Task details:
In the passage on account choice, copy out everything from "Our motivation for" down to "as people age.".

Reading passage:

========

Our method models the probability of a person choosing account A over account B as a function of the differences in utilities between the two accounts. In stylised form, that model is:

(1)

\begin{array}{r} P r o b a b i l i t y o f c h o o s i n g a c c o u n t A = f (β_{0} + β_{1} F e e d i f f e r e n c e \\ + β_{2} A c c o u n t p r o v i d e r d i f f e r e n c e \\ + β_{3} P r i v a c y d i f f e r e n c e) \end{array}

The parameters $β_{1}, β_{2}$ and $β_{3}$ measure respondents' average sensitivity to the difference in the accounts' fees, provider, and privacy settings. We can thus compare our estimate of $β_{1}$ (sensitivity to price) with our estimates for $β_{2}$ and $β_{3}$ (sensitivity to account provider and privacy settings, respectively) to gauge the extent to which people are willing to forego lower account fees for more safety and privacy. This gives us estimates of willingness to pay for safety and privacy.

To explore heterogeneity in willingness to pay, we also estimate the coefficients of two extended models. In one, we interact all the initial right-hand-side variables with a respondent's age and household income, observing how willingness to pay changes along those dimensions. The other model is the same, except that instead of age and household income we interact the right-hand-side variables with a measure of cash use.^[5]

Our motivation for including age helps us to form a partial picture of generational differences in preferences, which are interesting to the extent that they help to forecast changes in aggregate privacy preferences over time. We say the picture is only partial because, without observing the same generations across multiple surveys, including age cannot help us to distinguish between differences that occur across generations and differences that occur within generations as people age.

========

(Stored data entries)
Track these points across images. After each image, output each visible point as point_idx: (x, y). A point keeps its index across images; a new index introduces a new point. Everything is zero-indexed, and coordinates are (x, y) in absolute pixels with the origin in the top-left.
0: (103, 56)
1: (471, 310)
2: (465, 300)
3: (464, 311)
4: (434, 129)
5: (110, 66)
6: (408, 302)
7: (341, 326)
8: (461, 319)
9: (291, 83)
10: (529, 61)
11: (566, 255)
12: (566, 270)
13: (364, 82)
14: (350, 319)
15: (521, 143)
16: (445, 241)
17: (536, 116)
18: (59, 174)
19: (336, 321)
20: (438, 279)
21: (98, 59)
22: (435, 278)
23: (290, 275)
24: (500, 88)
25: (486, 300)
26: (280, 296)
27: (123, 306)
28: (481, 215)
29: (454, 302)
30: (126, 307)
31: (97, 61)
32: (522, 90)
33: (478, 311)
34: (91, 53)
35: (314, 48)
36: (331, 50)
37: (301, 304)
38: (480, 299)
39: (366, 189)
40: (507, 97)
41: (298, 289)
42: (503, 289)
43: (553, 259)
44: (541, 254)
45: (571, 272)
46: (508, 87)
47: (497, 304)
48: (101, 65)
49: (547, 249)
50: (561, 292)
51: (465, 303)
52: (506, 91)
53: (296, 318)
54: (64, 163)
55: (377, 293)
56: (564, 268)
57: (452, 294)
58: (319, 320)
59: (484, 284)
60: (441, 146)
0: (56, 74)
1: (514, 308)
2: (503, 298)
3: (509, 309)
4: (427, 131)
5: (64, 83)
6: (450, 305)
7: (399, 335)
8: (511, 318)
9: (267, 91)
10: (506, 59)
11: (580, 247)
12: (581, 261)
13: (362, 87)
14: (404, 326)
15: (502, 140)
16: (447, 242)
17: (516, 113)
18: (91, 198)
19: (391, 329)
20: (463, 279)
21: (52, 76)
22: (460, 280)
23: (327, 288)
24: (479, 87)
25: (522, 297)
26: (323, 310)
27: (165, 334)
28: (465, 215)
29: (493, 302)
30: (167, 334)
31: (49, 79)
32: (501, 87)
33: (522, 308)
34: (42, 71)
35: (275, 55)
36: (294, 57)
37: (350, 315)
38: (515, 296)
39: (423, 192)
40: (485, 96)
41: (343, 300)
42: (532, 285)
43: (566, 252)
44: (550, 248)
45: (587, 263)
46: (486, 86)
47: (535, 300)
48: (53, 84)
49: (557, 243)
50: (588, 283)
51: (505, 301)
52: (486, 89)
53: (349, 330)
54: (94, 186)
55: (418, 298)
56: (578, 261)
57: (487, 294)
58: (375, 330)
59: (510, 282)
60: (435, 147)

========

Response to the task:
Our motivation for including age helps us to form a partial picture of generational differences in preferences, which are interesting to the extent that they help to forecast changes in aggregate privacy preferences over time. We say the picture is only partial because, without observing the same generations across multiple surveys, including age cannot help us to distinguish between differences that occur across generations and differences that occur within generations as people age.